> _Task details_: Copy the stretch from the start of the records through the line containing "reparación, una rebaja del precio o incluso", swapping "marionetes" for "titelles" and leaving everything else unchanged.

Text data extracted from pages
╭──

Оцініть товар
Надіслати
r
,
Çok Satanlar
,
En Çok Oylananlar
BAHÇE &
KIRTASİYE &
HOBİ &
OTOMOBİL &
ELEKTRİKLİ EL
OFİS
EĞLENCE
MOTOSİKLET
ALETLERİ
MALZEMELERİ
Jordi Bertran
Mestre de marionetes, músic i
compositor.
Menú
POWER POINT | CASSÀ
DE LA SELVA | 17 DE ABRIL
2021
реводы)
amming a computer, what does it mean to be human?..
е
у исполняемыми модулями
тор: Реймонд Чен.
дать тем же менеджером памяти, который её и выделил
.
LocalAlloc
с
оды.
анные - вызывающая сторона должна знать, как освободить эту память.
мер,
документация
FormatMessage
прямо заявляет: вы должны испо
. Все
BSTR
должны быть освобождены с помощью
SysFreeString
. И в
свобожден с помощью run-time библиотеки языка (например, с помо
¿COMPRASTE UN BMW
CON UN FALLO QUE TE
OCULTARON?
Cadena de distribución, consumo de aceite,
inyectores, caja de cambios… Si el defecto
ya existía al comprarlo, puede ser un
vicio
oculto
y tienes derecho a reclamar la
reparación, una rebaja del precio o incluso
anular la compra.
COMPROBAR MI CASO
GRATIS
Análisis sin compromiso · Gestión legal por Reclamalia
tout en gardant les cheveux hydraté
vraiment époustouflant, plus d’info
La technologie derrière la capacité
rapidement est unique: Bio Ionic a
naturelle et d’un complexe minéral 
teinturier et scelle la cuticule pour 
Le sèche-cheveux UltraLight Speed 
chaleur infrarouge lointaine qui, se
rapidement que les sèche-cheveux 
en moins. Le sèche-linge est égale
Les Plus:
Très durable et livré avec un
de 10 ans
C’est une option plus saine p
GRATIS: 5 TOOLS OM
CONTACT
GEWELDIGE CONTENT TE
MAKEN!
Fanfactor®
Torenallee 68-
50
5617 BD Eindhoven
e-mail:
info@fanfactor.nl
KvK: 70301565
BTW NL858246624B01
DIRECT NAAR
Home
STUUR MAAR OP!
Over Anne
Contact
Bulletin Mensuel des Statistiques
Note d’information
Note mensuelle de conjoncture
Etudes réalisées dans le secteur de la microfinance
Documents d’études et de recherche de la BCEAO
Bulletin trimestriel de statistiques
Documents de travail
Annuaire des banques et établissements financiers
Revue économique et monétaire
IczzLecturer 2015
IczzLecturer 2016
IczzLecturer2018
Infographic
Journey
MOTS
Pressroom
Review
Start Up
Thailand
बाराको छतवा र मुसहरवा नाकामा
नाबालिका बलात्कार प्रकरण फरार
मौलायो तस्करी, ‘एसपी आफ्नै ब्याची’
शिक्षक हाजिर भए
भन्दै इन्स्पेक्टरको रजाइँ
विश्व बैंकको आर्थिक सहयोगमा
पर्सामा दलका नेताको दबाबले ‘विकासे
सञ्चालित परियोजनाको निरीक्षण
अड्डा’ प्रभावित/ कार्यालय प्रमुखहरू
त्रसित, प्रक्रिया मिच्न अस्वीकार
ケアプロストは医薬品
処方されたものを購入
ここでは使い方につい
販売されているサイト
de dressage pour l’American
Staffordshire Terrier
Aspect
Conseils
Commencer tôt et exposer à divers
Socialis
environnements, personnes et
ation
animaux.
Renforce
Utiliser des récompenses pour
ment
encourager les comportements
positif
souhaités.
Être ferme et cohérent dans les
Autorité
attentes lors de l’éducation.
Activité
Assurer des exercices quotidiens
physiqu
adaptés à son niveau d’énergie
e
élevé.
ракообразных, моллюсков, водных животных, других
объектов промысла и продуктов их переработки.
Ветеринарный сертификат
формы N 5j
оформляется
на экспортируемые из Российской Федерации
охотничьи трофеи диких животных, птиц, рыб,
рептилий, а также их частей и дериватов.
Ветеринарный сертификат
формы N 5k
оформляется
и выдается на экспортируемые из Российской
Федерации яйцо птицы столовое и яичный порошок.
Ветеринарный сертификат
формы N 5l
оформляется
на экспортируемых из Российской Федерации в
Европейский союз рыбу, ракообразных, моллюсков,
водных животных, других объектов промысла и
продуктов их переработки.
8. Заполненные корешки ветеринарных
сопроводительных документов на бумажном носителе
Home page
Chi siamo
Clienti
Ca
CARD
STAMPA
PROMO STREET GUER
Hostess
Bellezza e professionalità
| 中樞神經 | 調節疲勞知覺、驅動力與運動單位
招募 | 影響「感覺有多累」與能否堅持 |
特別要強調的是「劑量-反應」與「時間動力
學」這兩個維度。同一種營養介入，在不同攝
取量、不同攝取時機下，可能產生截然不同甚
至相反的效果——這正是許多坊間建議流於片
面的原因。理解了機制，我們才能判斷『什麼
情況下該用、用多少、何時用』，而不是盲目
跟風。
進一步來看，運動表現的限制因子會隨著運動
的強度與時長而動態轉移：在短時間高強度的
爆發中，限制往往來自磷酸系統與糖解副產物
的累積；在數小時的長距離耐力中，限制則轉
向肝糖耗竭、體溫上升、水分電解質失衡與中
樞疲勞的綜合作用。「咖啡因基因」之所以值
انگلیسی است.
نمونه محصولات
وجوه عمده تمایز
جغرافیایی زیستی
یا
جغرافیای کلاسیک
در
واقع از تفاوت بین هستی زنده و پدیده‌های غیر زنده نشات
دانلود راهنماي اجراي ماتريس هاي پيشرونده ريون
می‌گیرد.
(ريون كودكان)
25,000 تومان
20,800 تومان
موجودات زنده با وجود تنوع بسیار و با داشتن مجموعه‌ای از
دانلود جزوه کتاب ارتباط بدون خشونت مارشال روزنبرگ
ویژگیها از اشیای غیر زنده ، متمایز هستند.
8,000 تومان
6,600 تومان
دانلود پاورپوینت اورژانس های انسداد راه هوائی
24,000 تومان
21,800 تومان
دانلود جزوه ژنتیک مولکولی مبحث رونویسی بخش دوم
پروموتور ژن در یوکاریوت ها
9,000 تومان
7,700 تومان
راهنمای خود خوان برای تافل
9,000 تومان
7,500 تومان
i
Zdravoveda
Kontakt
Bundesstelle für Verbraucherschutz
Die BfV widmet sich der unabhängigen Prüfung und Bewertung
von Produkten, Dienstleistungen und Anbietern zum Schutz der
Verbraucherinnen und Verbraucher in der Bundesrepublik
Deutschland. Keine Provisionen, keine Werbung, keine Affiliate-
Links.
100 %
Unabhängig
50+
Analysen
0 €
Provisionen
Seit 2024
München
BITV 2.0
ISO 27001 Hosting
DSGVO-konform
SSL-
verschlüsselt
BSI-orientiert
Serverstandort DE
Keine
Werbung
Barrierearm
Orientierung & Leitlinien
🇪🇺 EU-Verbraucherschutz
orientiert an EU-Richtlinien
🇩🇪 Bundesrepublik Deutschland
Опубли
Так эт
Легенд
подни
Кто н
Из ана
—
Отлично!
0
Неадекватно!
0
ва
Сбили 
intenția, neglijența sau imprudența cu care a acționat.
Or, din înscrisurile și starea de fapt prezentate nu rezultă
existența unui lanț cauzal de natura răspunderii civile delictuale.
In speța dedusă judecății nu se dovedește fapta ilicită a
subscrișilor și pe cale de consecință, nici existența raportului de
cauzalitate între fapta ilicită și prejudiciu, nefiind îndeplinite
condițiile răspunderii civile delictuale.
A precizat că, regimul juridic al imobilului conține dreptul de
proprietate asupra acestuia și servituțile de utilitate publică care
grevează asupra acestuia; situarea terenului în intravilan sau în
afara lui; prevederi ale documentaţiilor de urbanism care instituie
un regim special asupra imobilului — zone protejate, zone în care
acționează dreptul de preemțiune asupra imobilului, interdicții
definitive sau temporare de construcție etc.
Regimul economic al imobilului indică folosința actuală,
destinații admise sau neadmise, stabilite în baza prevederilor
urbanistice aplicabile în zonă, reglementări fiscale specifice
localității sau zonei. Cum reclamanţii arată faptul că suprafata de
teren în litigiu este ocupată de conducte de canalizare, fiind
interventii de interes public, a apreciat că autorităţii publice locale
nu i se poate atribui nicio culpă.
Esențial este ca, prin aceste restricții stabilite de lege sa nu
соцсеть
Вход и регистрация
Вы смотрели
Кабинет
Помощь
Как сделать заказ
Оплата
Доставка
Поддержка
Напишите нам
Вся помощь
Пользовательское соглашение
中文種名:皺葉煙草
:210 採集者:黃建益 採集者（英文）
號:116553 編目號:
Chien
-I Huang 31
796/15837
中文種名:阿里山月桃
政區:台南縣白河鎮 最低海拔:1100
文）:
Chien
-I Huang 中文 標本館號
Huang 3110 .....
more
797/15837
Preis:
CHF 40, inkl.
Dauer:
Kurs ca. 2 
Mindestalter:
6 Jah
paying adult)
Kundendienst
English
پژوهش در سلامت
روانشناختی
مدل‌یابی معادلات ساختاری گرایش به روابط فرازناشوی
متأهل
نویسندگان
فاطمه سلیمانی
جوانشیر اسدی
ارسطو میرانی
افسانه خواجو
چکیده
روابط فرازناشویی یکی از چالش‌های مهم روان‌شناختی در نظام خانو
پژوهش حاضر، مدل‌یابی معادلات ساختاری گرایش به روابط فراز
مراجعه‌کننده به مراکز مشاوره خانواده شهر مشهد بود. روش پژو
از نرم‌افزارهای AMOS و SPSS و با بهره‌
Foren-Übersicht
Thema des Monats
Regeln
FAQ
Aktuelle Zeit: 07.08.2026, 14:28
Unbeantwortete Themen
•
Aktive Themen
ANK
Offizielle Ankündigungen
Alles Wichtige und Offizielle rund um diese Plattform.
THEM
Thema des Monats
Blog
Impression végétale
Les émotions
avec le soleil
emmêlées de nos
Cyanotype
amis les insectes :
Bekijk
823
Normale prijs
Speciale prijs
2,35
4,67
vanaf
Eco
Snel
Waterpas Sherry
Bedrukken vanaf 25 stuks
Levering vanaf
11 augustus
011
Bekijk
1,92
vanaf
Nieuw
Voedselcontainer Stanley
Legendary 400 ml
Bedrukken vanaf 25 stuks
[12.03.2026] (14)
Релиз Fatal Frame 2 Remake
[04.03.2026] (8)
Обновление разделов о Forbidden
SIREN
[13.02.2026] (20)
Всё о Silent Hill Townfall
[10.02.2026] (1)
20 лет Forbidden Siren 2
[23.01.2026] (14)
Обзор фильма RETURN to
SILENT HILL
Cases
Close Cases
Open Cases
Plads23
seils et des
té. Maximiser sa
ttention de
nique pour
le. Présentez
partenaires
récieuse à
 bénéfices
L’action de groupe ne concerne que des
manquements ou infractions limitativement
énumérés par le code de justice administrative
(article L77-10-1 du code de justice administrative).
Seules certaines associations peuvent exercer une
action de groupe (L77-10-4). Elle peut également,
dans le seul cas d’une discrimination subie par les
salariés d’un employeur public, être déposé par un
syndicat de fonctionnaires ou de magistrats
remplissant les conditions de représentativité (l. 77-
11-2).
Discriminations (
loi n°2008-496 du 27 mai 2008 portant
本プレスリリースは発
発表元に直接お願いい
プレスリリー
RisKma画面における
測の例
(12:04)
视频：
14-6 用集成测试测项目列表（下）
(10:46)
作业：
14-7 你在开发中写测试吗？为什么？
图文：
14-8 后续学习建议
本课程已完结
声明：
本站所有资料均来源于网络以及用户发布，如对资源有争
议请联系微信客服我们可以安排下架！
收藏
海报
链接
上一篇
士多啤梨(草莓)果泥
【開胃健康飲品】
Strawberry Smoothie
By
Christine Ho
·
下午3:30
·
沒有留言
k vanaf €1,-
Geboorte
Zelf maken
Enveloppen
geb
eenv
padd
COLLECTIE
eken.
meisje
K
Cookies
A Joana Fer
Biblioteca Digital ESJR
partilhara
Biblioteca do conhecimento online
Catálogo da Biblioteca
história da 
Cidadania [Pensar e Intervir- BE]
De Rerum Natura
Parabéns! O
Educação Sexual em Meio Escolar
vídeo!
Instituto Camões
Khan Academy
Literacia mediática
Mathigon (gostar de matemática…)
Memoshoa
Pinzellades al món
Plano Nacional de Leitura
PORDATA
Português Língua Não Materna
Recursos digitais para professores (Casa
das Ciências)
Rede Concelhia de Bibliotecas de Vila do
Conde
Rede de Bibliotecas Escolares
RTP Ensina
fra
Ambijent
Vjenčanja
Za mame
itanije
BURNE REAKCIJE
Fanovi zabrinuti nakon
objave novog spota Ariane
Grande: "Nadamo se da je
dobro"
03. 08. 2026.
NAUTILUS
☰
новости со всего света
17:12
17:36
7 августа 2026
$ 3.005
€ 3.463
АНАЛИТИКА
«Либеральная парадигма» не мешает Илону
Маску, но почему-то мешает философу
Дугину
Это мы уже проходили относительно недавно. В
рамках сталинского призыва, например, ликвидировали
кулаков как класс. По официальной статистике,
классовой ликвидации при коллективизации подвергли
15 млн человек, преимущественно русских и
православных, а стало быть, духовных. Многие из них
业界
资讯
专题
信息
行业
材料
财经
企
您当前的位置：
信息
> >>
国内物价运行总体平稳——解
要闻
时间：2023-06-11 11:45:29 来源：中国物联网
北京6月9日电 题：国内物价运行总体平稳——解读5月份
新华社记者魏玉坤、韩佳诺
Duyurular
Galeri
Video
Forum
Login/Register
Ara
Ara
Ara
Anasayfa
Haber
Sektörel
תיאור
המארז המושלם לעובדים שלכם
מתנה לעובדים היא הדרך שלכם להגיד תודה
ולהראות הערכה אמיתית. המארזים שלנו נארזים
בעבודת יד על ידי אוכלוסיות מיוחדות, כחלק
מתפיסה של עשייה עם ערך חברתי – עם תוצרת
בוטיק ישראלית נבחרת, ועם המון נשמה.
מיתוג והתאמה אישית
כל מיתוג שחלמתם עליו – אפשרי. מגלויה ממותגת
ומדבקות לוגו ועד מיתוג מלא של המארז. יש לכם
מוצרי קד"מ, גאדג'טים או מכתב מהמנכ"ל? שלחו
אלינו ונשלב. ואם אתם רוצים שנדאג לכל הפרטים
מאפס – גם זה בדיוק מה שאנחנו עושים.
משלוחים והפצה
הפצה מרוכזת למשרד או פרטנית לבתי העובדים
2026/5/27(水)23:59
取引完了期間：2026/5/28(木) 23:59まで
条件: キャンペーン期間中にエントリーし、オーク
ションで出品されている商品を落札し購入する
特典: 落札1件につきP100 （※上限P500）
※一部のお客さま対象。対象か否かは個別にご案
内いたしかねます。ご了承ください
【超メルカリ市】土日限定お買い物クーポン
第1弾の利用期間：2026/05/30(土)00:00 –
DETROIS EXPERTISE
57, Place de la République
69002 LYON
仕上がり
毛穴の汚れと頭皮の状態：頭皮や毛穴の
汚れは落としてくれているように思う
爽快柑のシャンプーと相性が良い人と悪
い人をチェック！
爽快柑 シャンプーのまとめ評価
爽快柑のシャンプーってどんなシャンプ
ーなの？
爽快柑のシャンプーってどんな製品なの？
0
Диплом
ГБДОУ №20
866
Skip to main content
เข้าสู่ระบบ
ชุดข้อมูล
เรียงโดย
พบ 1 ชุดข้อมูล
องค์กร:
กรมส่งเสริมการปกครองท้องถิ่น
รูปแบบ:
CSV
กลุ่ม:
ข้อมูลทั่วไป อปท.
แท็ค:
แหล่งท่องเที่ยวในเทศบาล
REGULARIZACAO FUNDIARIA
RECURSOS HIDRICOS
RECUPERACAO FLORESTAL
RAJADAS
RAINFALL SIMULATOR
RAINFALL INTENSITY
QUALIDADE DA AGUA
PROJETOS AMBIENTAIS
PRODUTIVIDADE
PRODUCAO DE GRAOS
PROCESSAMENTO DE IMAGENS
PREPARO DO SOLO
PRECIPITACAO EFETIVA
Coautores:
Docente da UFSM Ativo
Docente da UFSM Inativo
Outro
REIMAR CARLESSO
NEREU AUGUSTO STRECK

╰──

> _Result for this exercise_:
Оцініть товар
Надіслати
r
,
Çok Satanlar
,
En Çok Oylananlar
BAHÇE &
KIRTASİYE &
HOBİ &
OTOMOBİL &
ELEKTRİKLİ EL
OFİS
EĞLENCE
MOTOSİKLET
ALETLERİ
MALZEMELERİ
Jordi Bertran
Mestre de titelles, músic i
compositor.
Menú
POWER POINT | CASSÀ
DE LA SELVA | 17 DE ABRIL
2021
реводы)
amming a computer, what does it mean to be human?..
е
у исполняемыми модулями
тор: Реймонд Чен.
дать тем же менеджером памяти, который её и выделил
.
LocalAlloc
с
оды.
анные - вызывающая сторона должна знать, как освободить эту память.
мер,
документация
FormatMessage
прямо заявляет: вы должны испо
. Все
BSTR
должны быть освобождены с помощью
SysFreeString
. И в
свобожден с помощью run-time библиотеки языка (например, с помо
¿COMPRASTE UN BMW
CON UN FALLO QUE TE
OCULTARON?
Cadena de distribución, consumo de aceite,
inyectores, caja de cambios… Si el defecto
ya existía al comprarlo, puede ser un
vicio
oculto
y tienes derecho a reclamar la
reparación, una rebaja del precio o incluso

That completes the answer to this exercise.